Under the skylight on the top floor, Montien Boonma’s work is the star (arguably the star of the entire museum). The Thai artist studied in Europe in the 1980s, and his sensitive, contemplative work inspires a clash between the ideas of Arte Povera and Thai spirituality. Lotus sound piece (1999-2000, reworked from a smaller version of 1992) stacks 500 terra-cotta stones around a paved lotus flower, celebrating the wrong place, as it does Arokayasala: Temple of Mind (1996), with its medicine drawers surrounding aluminum lungs covered with fragrant herbs. His inclusion in 1998-99 Houses Zodiac models, on a limited scale, of six German buildings on the grounds: visitors can take off their shoes, climb the platform and stand under their bare buildings, smelling of cinnabar.


Outdoor works create a compelling complement to the galleries. Alicja Kwade About Toto (2020), the installation of 11 large stone globes ranging from 70-250 cm in diameter, dot the yard as a game over stones or lost marble; Photo by Pinaree Sanpitak Breast Stupa Topiary (2013), a series of stainless steel forms, dot the upper terrace. Like his signature, James Turrell’s 1988 Straight up installation includes the sky above; The museum hosts dedicated sunrise and sunset programs for visitors. Sho Shibuya’s 85 meter long print on vinyl, REMEMBERwas specially commissioned by the museum, greatly expanded Sunrise through a small window series, in which the artist painted the sensual colors of dawn on the front page of the New York Times.
Emphasis is placed on interactive and tangible activities, for visitors to play. Surasi Kusolwong’s installation with a rolled-up 1965 Volkswagen Beetle suspended from the ceiling acts as a cradle where visitors can sit and watch the video; the installation includes TAO BIN vending machines, where one can buy sour cream Pringles, salty cocktail nuts, Pepsi or Nescafé. “There are works that are delicate, very sensitive, but we don’t want to make our show precious,” Tezuka commented. The museum is not “a high-class institution where everything is well explained. … We want to make sure that we provide [visitors] the opportunity to educate themselves, to have their own creative agency and to be their active audience.”

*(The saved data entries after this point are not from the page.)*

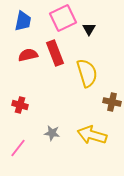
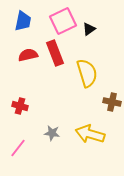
pink square: moved 3 px down
black triangle: rotated 24 degrees clockwise
red cross: moved 1 px down
yellow arrow: moved 2 px left, 1 px up
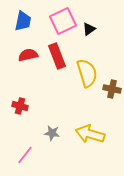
red rectangle: moved 2 px right, 3 px down
brown cross: moved 13 px up
pink line: moved 7 px right, 7 px down
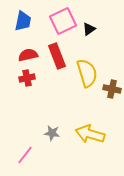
red cross: moved 7 px right, 28 px up; rotated 28 degrees counterclockwise
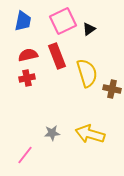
gray star: rotated 14 degrees counterclockwise
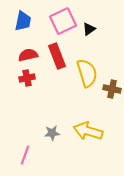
yellow arrow: moved 2 px left, 3 px up
pink line: rotated 18 degrees counterclockwise
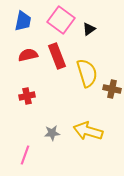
pink square: moved 2 px left, 1 px up; rotated 28 degrees counterclockwise
red cross: moved 18 px down
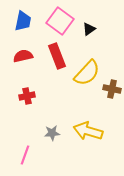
pink square: moved 1 px left, 1 px down
red semicircle: moved 5 px left, 1 px down
yellow semicircle: rotated 60 degrees clockwise
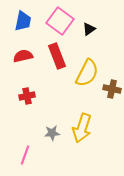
yellow semicircle: rotated 16 degrees counterclockwise
yellow arrow: moved 6 px left, 3 px up; rotated 88 degrees counterclockwise
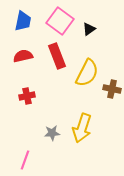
pink line: moved 5 px down
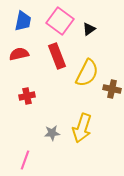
red semicircle: moved 4 px left, 2 px up
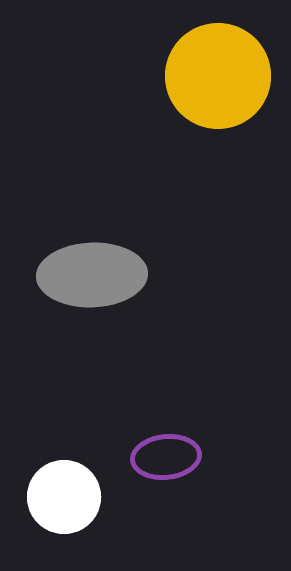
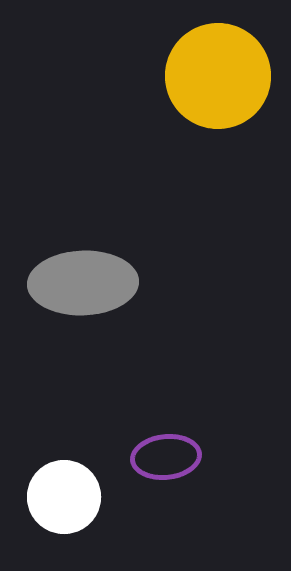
gray ellipse: moved 9 px left, 8 px down
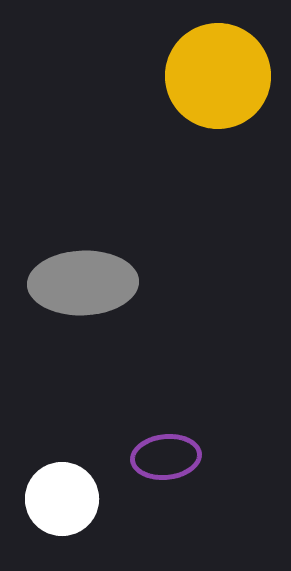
white circle: moved 2 px left, 2 px down
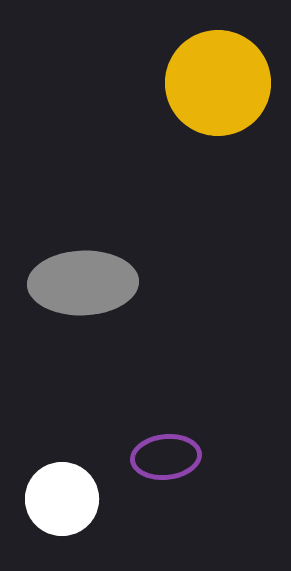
yellow circle: moved 7 px down
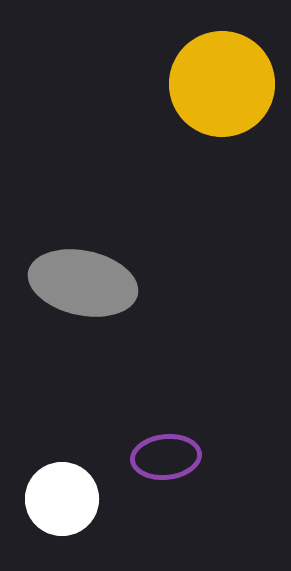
yellow circle: moved 4 px right, 1 px down
gray ellipse: rotated 14 degrees clockwise
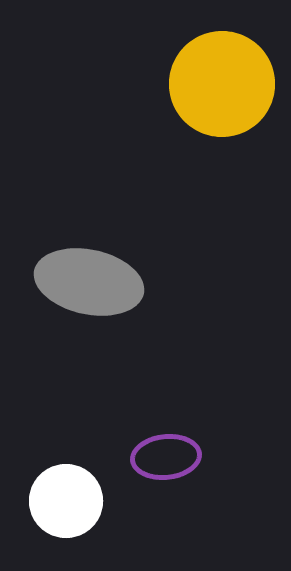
gray ellipse: moved 6 px right, 1 px up
white circle: moved 4 px right, 2 px down
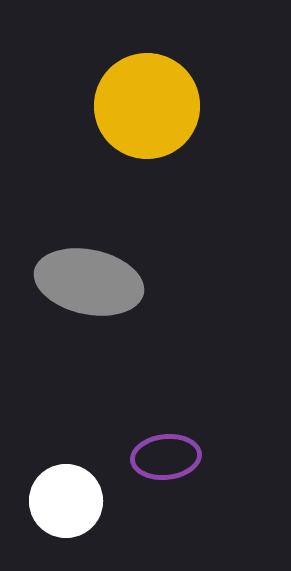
yellow circle: moved 75 px left, 22 px down
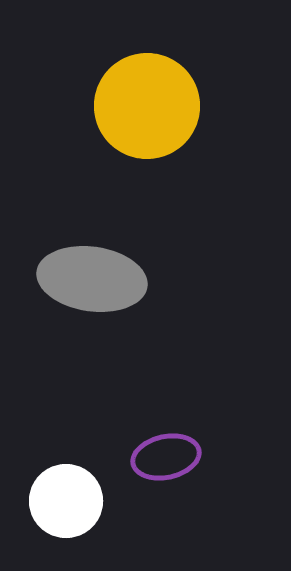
gray ellipse: moved 3 px right, 3 px up; rotated 4 degrees counterclockwise
purple ellipse: rotated 6 degrees counterclockwise
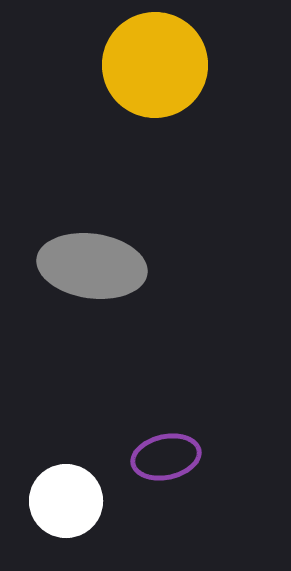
yellow circle: moved 8 px right, 41 px up
gray ellipse: moved 13 px up
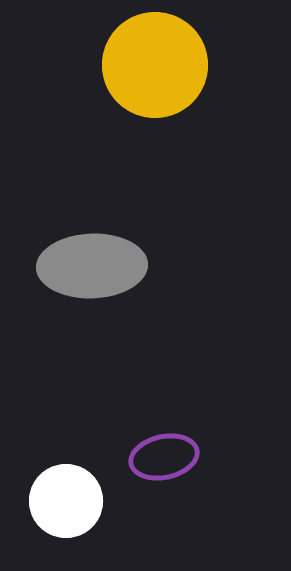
gray ellipse: rotated 10 degrees counterclockwise
purple ellipse: moved 2 px left
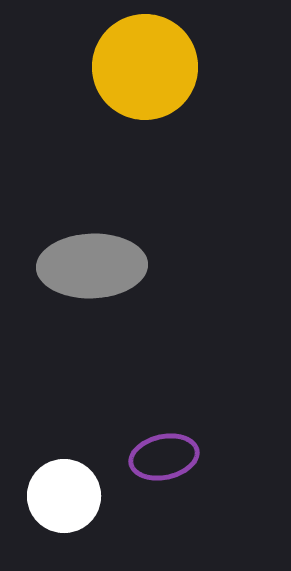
yellow circle: moved 10 px left, 2 px down
white circle: moved 2 px left, 5 px up
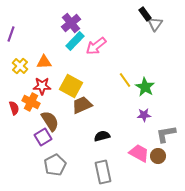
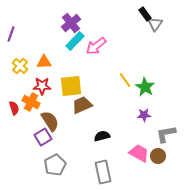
yellow square: rotated 35 degrees counterclockwise
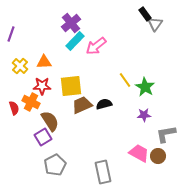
black semicircle: moved 2 px right, 32 px up
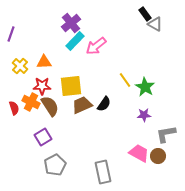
gray triangle: rotated 35 degrees counterclockwise
black semicircle: rotated 140 degrees clockwise
brown semicircle: moved 15 px up
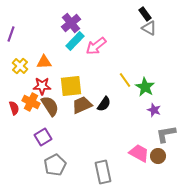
gray triangle: moved 6 px left, 4 px down
purple star: moved 10 px right, 5 px up; rotated 24 degrees clockwise
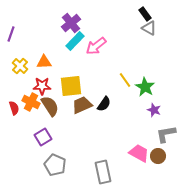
gray pentagon: rotated 20 degrees counterclockwise
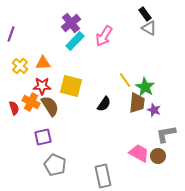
pink arrow: moved 8 px right, 10 px up; rotated 20 degrees counterclockwise
orange triangle: moved 1 px left, 1 px down
yellow square: rotated 20 degrees clockwise
brown trapezoid: moved 55 px right, 2 px up; rotated 120 degrees clockwise
purple square: rotated 18 degrees clockwise
gray rectangle: moved 4 px down
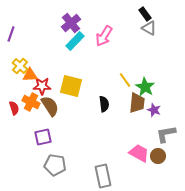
orange triangle: moved 13 px left, 12 px down
black semicircle: rotated 42 degrees counterclockwise
gray pentagon: rotated 15 degrees counterclockwise
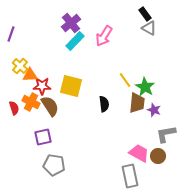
gray pentagon: moved 1 px left
gray rectangle: moved 27 px right
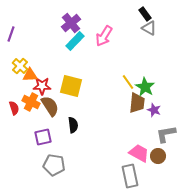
yellow line: moved 3 px right, 2 px down
black semicircle: moved 31 px left, 21 px down
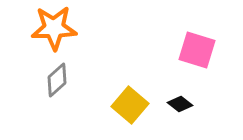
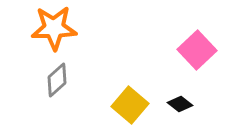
pink square: rotated 30 degrees clockwise
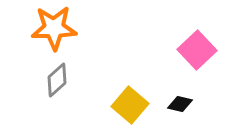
black diamond: rotated 25 degrees counterclockwise
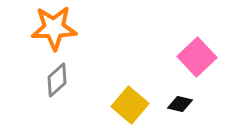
pink square: moved 7 px down
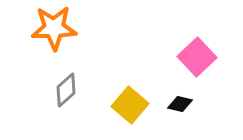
gray diamond: moved 9 px right, 10 px down
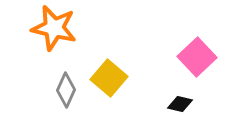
orange star: rotated 15 degrees clockwise
gray diamond: rotated 24 degrees counterclockwise
yellow square: moved 21 px left, 27 px up
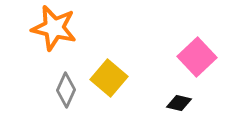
black diamond: moved 1 px left, 1 px up
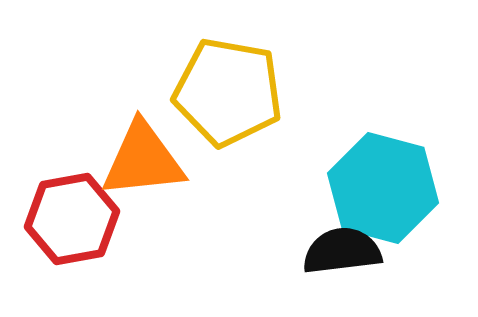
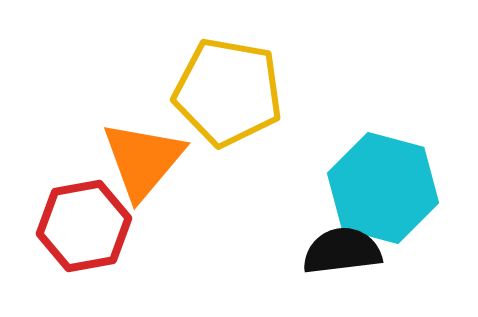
orange triangle: rotated 44 degrees counterclockwise
red hexagon: moved 12 px right, 7 px down
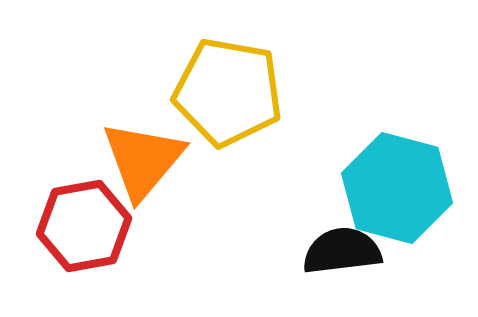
cyan hexagon: moved 14 px right
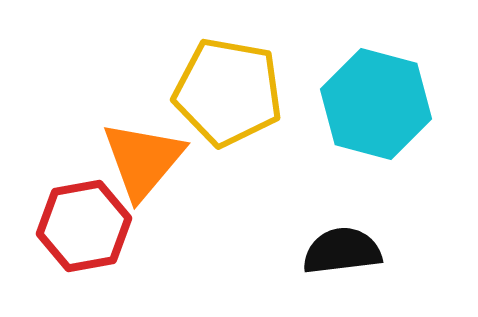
cyan hexagon: moved 21 px left, 84 px up
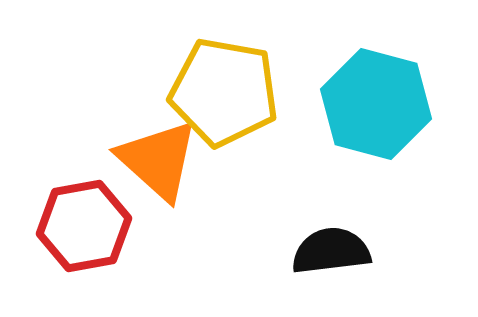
yellow pentagon: moved 4 px left
orange triangle: moved 15 px right; rotated 28 degrees counterclockwise
black semicircle: moved 11 px left
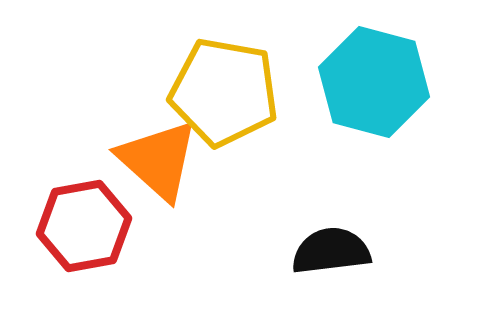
cyan hexagon: moved 2 px left, 22 px up
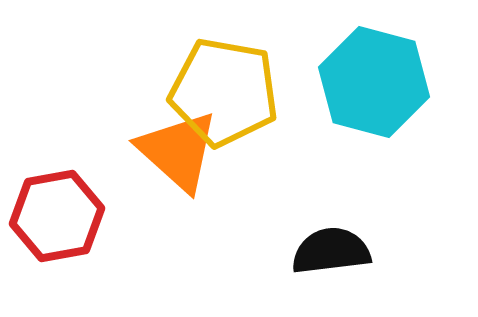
orange triangle: moved 20 px right, 9 px up
red hexagon: moved 27 px left, 10 px up
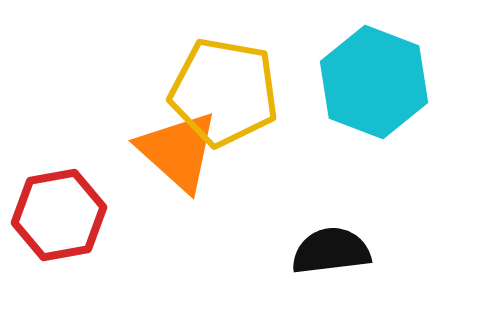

The first few exhibitions will show the collection, and some galleries will rotate more often than others (the exhibition of Montien Boonma’s works will always be far away because these works have never been seen in context with each other). Regarding how the collection will grow in the future, Chaivaranon confirmed that the center “continues to find work, and I would say that our strategy has several different aspects, but one is very deep. It’s not just one job from big names.” Tezuka added that “the curatorial team continues to research the collection to see what gaps there are in the collection, whether that represents different cultures or techniques that artists around the world are using or experimenting with…
Beyond the museum’s walls, Tezuka spoke of “making power together” in the city’s art scene, citing the community-funded art space BACC, an experimental program at the Bangkok Kunsthalle and the Khao Yai Art Forest art space a few hours outside the city. On the horizon, there will be deCentral, a place dedicated to the creative voices of the region, and the Bangkok Biennale, which began in 2018, will return in autumn 2026. According to Tezuka, “every organization approaches art in a completely different way, bringing different perspectives.” The scene is definitely one to watch.